Decidiu também não ficar confinada ao Angola e nem à provinciana cidade. Nada de senzala, nada de quilombo. Valendo-se de seu desenvolvido saber de cozinheira, viajava em excursões, trocando seus quitutes pela possibilidade de olhar o Brasil na companhia de seu amado. Aquele que chamamos - os seus contemporâneos e eu - de amante.
Ainda não era idosa quando perdeu aquele que lhe tornou verdadeiramente cativo o coração. Não pôde chorar publicamente as lágrimas de viúva, pois seu marido era vivo e continuava, apaixonadamente, vivendo em seu quintal. Mas ela jamais voltou atrás em sua decisão sobre o arranjo conjugal, pois seria trair seu mais enigmático feminino.
Seguiu o caminho de matriarca, preparando quatro garrafas de café pela manhã e quatro à tarde. Eram muitos os que aceitavam um cafezinho após a curadora bendição. Alguns preferiam café forte e amargo, outros café forte e doce; havia ainda os do café “água-de-batata”, com pouco ou muito açúcar. Havia café para todos.
Seus filhos estavam sempre à roda, ainda que se ressentissem das escolhas afetivas da mãe. Memoráveis biscoitos de polvilho fritos eram a deixa para as constantes presenças. Não havia nada como os quitutes da mãe, como seus conselhos, como seu poder agregador. E o amoroso pai também se encontrava lá.
Luzia ficou mais triste.

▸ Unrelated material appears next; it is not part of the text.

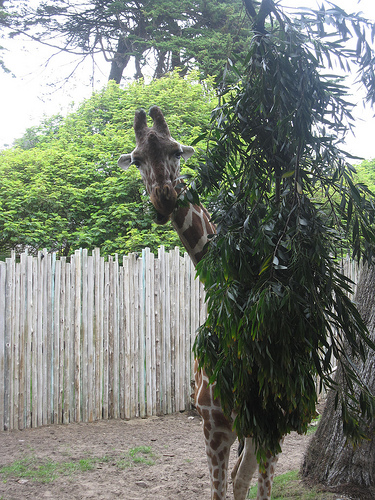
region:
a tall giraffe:
[108, 84, 356, 484]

Olhos com mais e mais névoas. Aposentada, não precisou mais quarar a roupa nas lisas pedras do rio, nem suportar os calores dos insalubres caldeirões. Trazia no braço uma extensa cicatriz de queimadura, dos tempos anteriores ao triunfo da cirurgia plástica. Perdeu também a força e a motivação para viajar. Um dia, encomendou uma placa que restringia os dias e horários das bendições. O cansaço era quase um vulto ao seu lado.
Dormia pouco, andava atribulada pela casa, até que um ataque fulminante a subtraiu, quando nos braços do filho caçula O que também ganhara casa no quintal e, como o pai, lhe fazia guarda.
No dia do velório, sol a pino, uma multidão ocupava aquela rua do Angola, de um a outro extremo. Ela, que ensinava à sua prole a necessidade de ir a velórios, teve incontáveis manifestações de carinho e saudade, quando só seu corpo jazia e a energia se fora. Ela aceitara a missão de ser uma mulher iluminada, de exercer com pureza a cura e de ser mãe, com o que há de doce e de amargo nessa função. Não creio que tenha ouvido falar em feminismo. Mas combateu o bom combate para ser mulher. Porque antes e depois dela, sempre houve mulheres assim.
A cidade tornou-se metrópole e continuou provinciana. O caudaloso rio foi reduzido a um triste canal de resíduos. As benzedeiras andam desaparecendo. Mas Luzia continua por aí, renascendo com outras roupagens, em várias mulheres. E homens.